(Camera intrinsics and pose data)
· · · ·
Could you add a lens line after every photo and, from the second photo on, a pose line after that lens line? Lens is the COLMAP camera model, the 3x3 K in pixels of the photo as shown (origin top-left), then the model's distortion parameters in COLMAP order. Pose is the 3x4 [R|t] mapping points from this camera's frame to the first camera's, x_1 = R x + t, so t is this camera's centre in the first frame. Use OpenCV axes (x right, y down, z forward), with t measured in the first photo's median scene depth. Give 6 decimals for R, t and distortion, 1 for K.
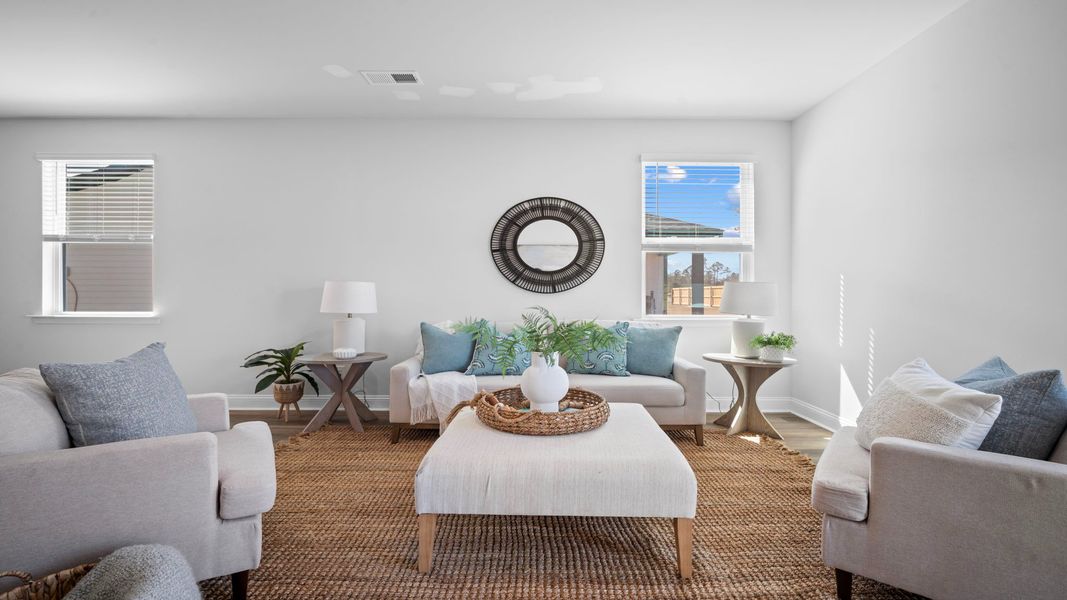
lens RADIAL K [[474.2, 0, 534.9], [0, 474.2, 295.4], [0, 0, 1]] dist [-0.002590, 0.000120]
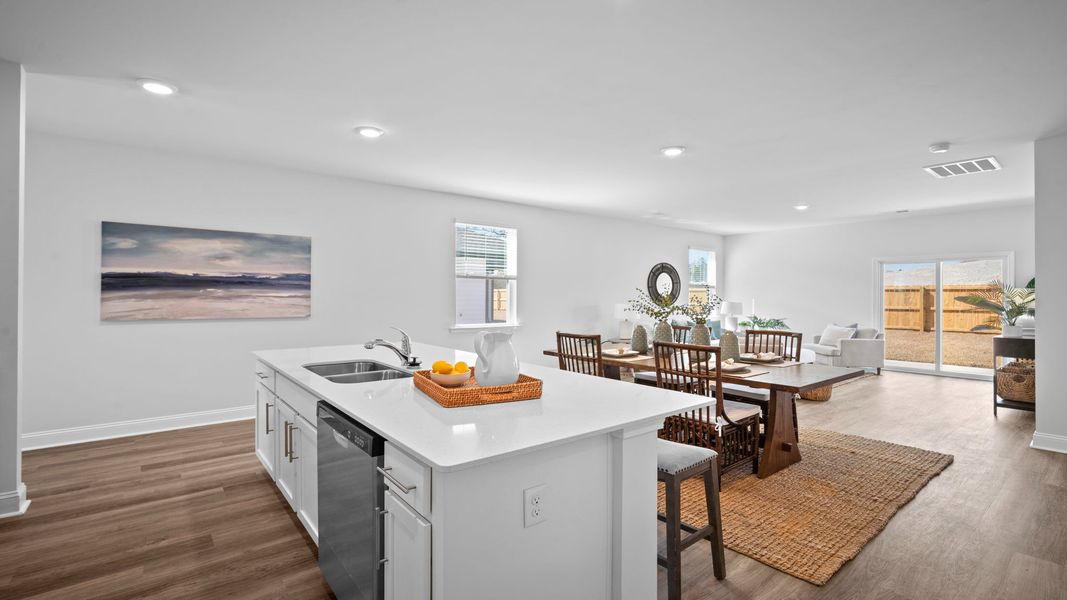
lens RADIAL K [[474.2, 0, 534.9], [0, 474.2, 295.4], [0, 0, 1]] dist [-0.002590, 0.000120]
pose [[0.780138, -0.001310, 0.625606, -1.793252], [0.002735, 0.999995, -0.001317, -0.055977], [-0.625601, 0.002738, 0.780138, -0.318732]]
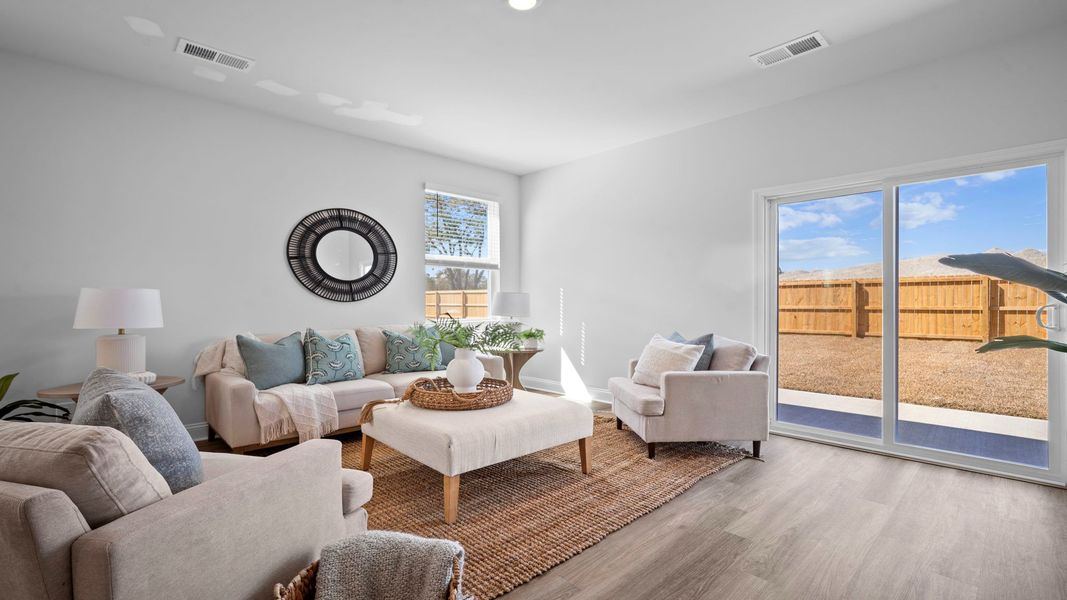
lens RADIAL K [[471.4, 0, 529.8], [0, 471.4, 303.0], [0, 0, 1]] dist [-0.003149, -0.000196]
pose [[0.726563, -0.008651, 0.687046, -0.390279], [0.009086, 0.999954, 0.002983, -0.001280], [-0.687040, 0.004075, 0.726608, -0.021646]]
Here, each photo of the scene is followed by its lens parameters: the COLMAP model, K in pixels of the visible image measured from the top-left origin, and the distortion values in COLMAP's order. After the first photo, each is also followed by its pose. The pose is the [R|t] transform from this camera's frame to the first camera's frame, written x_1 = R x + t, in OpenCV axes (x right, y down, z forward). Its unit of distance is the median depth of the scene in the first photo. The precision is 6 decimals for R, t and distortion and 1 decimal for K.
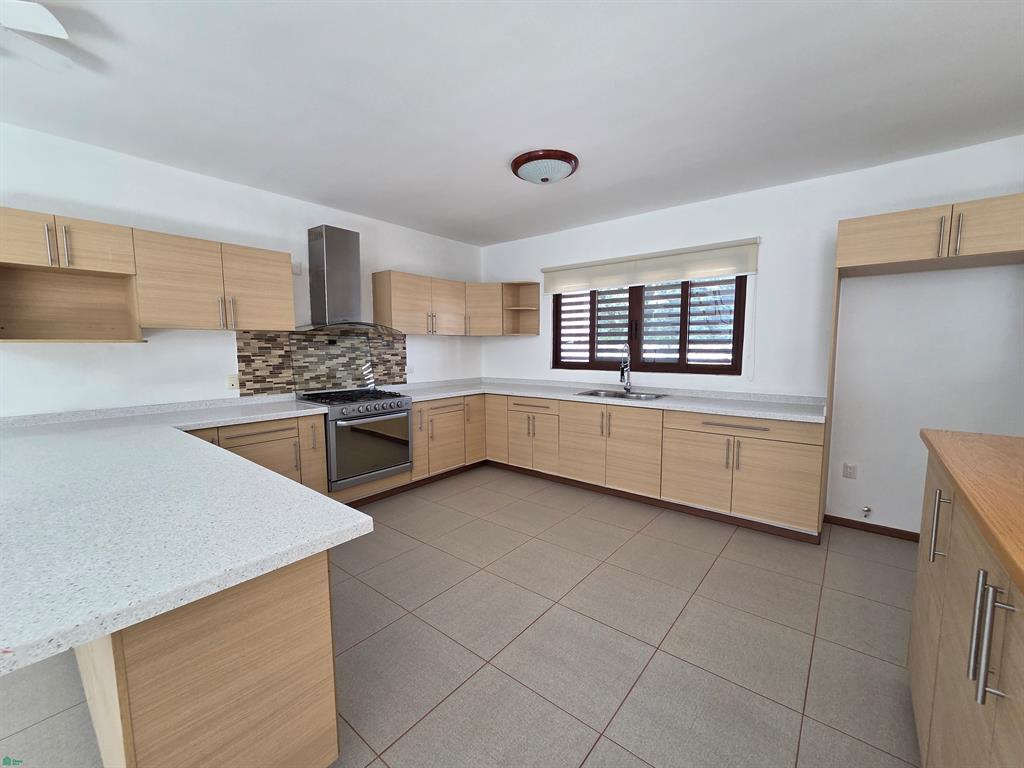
lens RADIAL K [[418.3, 0, 512.0], [0, 418.3, 384.0], [0, 0, 1]] dist [-0.000532, -0.000035]
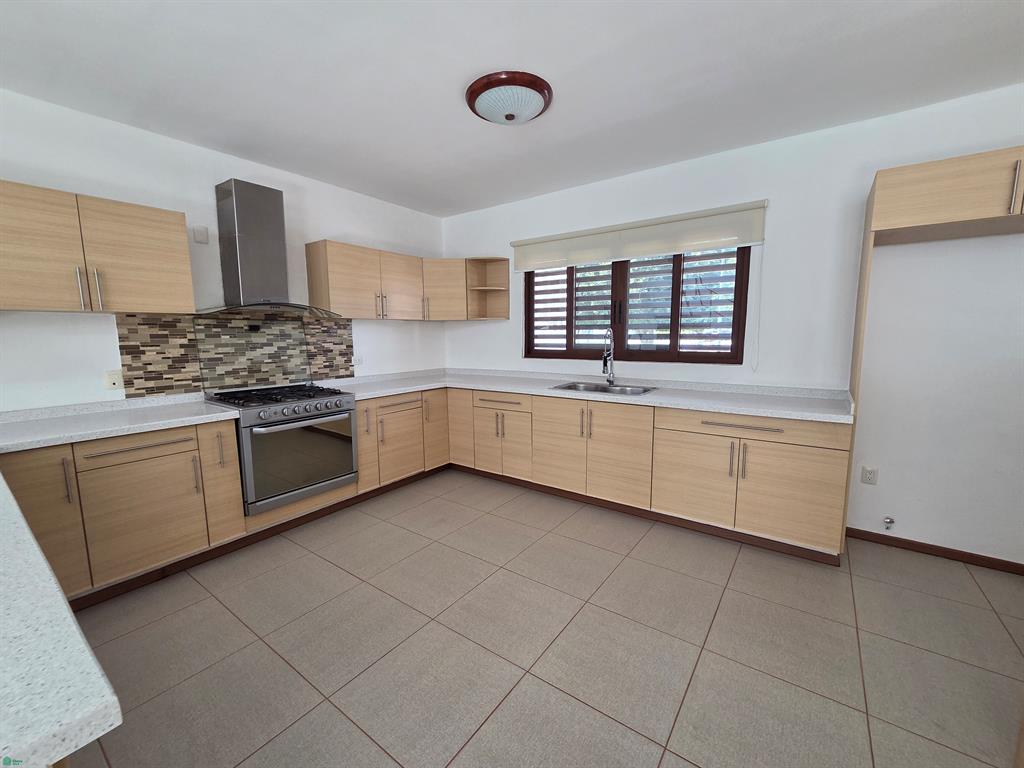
· · · ·
**PROBLEM STATEMENT:**
Could you output all the entries above exactly as written, leaving out the pictures?

**THE ANSWER:**
Could you add a lens line after every photo and, from the second photo on, a pose line after that lens line? Lens is the COLMAP camera model, the 3x3 K in pixels of the photo as shown (origin top-left), then the model's distortion parameters in COLMAP order. Pose is the 3x4 [R|t] mapping points from this camera's frame to the first camera's, x_1 = R x + t, so t is this camera's centre in the first frame. Use OpenCV axes (x right, y down, z forward), with t measured in the first photo's median scene depth. Give 6 decimals for R, t and distortion, 1 for K.
lens RADIAL K [[474.2, 0, 534.9], [0, 474.2, 295.4], [0, 0, 1]] dist [-0.002590, 0.000120]
lens RADIAL K [[474.2, 0, 534.9], [0, 474.2, 295.4], [0, 0, 1]] dist [-0.002590, 0.000120]
pose [[0.780138, -0.001310, 0.625606, -1.793252], [0.002735, 0.999995, -0.001317, -0.055977], [-0.625601, 0.002738, 0.780138, -0.318732]]
lens RADIAL K [[471.4, 0, 529.8], [0, 471.4, 303.0], [0, 0, 1]] dist [-0.003149, -0.000196]
pose [[0.726563, -0.008651, 0.687046, -0.390279], [0.009086, 0.999954, 0.002983, -0.001280], [-0.687040, 0.004075, 0.726608, -0.021646]]
Here, each photo of the scene is followed by its lens parameters: the COLMAP model, K in pixels of the visible image measured from the top-left origin, and the distortion values in COLMAP's order. After the first photo, each is also followed by its pose. The pose is the [R|t] transform from this camera's frame to the first camera's frame, written x_1 = R x + t, in OpenCV axes (x right, y down, z forward). Its unit of distance is the median depth of the scene in the first photo. The precision is 6 decimals for R, t and distortion and 1 decimal for K.
lens RADIAL K [[418.3, 0, 512.0], [0, 418.3, 384.0], [0, 0, 1]] dist [-0.000532, -0.000035]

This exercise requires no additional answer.